La série suit donc les récits alternés de Noah et Alison sur leur liaison, maintenant ainsi l’intrigue sentimentale au cœur de l’histoire, et joue aussi bien sur le décalage entre le niveau d’information que les narrateurs ont, dans le futur, par rapport à nous qui suivons le récit depuis le fameux été, que sur les petits mensonges de nos deux héros. A priori, seulement des différences de perceptions. Noah raconte une journée pendant la moitié de l’épisode, et Alison raconte la même journée, de son point de vue, dans la seconde moitié.

 

 

 

Et l’on constate alors de petites divergences, notamment dans la manière dont chacun raconte le comportement de l’autre : en gros, Noah présente Alison comme flirteuse et légère, et Alison décrit Noah comme séducteur et plein d’assurance. La raison la plus évidente, on la perçoit : chacun veut enjoliver son récit, sans vraiment mentir, pour faire implicitement comprendre à l’inspecteur qui l’interroge que c’est l’autre qui a déclenché la liaison.

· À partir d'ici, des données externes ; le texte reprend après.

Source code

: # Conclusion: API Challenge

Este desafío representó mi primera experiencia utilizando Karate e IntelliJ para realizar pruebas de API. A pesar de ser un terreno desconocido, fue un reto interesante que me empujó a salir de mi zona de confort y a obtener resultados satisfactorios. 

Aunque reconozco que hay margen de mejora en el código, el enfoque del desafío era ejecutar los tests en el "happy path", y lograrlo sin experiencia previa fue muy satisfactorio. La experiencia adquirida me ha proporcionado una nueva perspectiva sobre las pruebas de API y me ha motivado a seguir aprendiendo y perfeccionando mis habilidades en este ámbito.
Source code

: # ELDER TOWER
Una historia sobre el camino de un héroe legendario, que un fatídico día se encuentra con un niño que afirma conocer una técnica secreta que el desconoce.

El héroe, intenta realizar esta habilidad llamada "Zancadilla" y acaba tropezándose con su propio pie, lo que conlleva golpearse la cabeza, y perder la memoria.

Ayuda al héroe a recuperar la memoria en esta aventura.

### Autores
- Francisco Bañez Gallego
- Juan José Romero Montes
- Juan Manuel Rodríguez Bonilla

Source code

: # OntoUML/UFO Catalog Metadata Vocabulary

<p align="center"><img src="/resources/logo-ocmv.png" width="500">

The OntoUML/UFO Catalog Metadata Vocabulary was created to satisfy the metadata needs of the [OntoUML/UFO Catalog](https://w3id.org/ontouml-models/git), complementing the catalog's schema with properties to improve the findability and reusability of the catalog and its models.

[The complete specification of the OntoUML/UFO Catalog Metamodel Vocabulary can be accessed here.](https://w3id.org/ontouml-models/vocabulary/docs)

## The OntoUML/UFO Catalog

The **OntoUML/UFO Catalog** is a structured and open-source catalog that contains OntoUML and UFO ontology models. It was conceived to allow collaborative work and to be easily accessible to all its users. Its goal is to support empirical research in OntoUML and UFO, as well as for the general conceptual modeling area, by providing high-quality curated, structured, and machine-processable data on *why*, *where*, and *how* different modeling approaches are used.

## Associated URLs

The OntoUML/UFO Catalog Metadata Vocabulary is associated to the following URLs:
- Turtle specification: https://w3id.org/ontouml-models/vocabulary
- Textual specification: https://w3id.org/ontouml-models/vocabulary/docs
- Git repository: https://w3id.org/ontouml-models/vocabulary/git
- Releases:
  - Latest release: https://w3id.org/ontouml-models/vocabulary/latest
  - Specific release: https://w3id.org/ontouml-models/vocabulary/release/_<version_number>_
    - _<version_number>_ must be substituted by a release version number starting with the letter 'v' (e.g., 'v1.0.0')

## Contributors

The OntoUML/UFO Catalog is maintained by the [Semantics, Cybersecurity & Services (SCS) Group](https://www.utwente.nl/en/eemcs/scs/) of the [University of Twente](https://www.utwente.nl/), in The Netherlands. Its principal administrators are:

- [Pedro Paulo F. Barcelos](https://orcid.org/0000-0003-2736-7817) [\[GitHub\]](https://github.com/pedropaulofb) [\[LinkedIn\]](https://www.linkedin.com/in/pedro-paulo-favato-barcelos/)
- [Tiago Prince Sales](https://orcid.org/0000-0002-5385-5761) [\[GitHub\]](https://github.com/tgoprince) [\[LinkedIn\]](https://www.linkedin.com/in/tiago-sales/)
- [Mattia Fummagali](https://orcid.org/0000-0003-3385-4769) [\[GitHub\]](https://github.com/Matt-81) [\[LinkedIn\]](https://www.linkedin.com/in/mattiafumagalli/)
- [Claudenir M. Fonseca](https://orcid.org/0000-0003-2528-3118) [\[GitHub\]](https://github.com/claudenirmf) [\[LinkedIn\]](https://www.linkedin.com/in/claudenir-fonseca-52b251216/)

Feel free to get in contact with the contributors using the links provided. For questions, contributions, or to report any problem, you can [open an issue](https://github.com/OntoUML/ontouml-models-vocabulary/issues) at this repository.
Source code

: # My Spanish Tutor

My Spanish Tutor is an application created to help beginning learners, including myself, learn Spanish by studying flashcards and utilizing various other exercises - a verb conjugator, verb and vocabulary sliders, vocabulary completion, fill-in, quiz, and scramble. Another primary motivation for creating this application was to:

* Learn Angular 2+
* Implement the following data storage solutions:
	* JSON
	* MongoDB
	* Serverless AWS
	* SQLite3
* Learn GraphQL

Mais s’il y avait autre chose ?

 

 

 

Le décès dont il est question (on ne sait pas encore qui) est-il si suspect ? Les deux amants éludent-ils des choses, mentent-ils pour se couvrir l’un l’autre ? Pour couvrir un seul des deux ? Mentent-ils parce qu’ils croient chacun, à tort, que l’autre risque des ennuis ?

 

the affair

 

La partie thriller / intrigue policière est celle qui maintient le mieux la tension et le suspense, dans le fil rouge de la série, tandis que la partie sentimentale, si elle génère aussi son lot de tensions, vaut plus par son observation du quotidien des personnages, de leur vie de couple et de famille qui va se disloquer sous nos yeux, de leurs névroses et de leurs aigreurs, qui finiront probablement par engendrer, directement ou indirectement, le drame mortel. Le problème étant qu’on se demande bien comment tout cela va pouvoir durer sur plusieurs saisons, sur un format narratif pareil, sans devenir complètement artificiel. En saison 2, Noah et Alison seront-ils sortis de la salle d’interrogatoire pour aller affronter les conséquences morales et/ou judiciaires de la saison 1, ou continueront-ils leur récit alterné ?

 

 

 

The Affair, si elle n’est pas la série la plus révolutionnaire de l’année, est en tout cas l’une de ses bonnes surprises, et change au moins un peu de tous ces dramas où les héros sont avant tout définis par leur job et par ses incidences sur leur vie personnelle (et, éventuellement, vice-versa), qui constituent l’essentiel des succès notables du genre ces dernières années (Homeland, les séries de Shondaland, The Good Wife, The Closer, Masters of Sex, Damages, Ray Donovan, Mad Men, House of Cards… franchement, à part dans Downton Abbey, les personnages principaux de dramas sont rarement oisifs, et quasi-exclusivement définis par leurs jobs, quand les héros de sitcoms semblent, eux, souvent n’avoir pas de vie professionnelle, ou alors à peine, en arrière-plan – sauf bien sûr quand leurs bureaux servent de décor à la série – The Office, Ground Floor…). En vacances à Montauk, les personnages de The Affair sont plongés dans une vie sociale où leur expertise professionnelle n’entre en jeu nulle part, que ce soit sur la plage ou à une soirée de l’ambassadeur (que veux-tu, c’est les Hamptons, hein) : chacun y est mis face à lui-même, sans prendre pour prétexte la mission de la semaine. C’est peut-être ça, aussi, une série intimiste.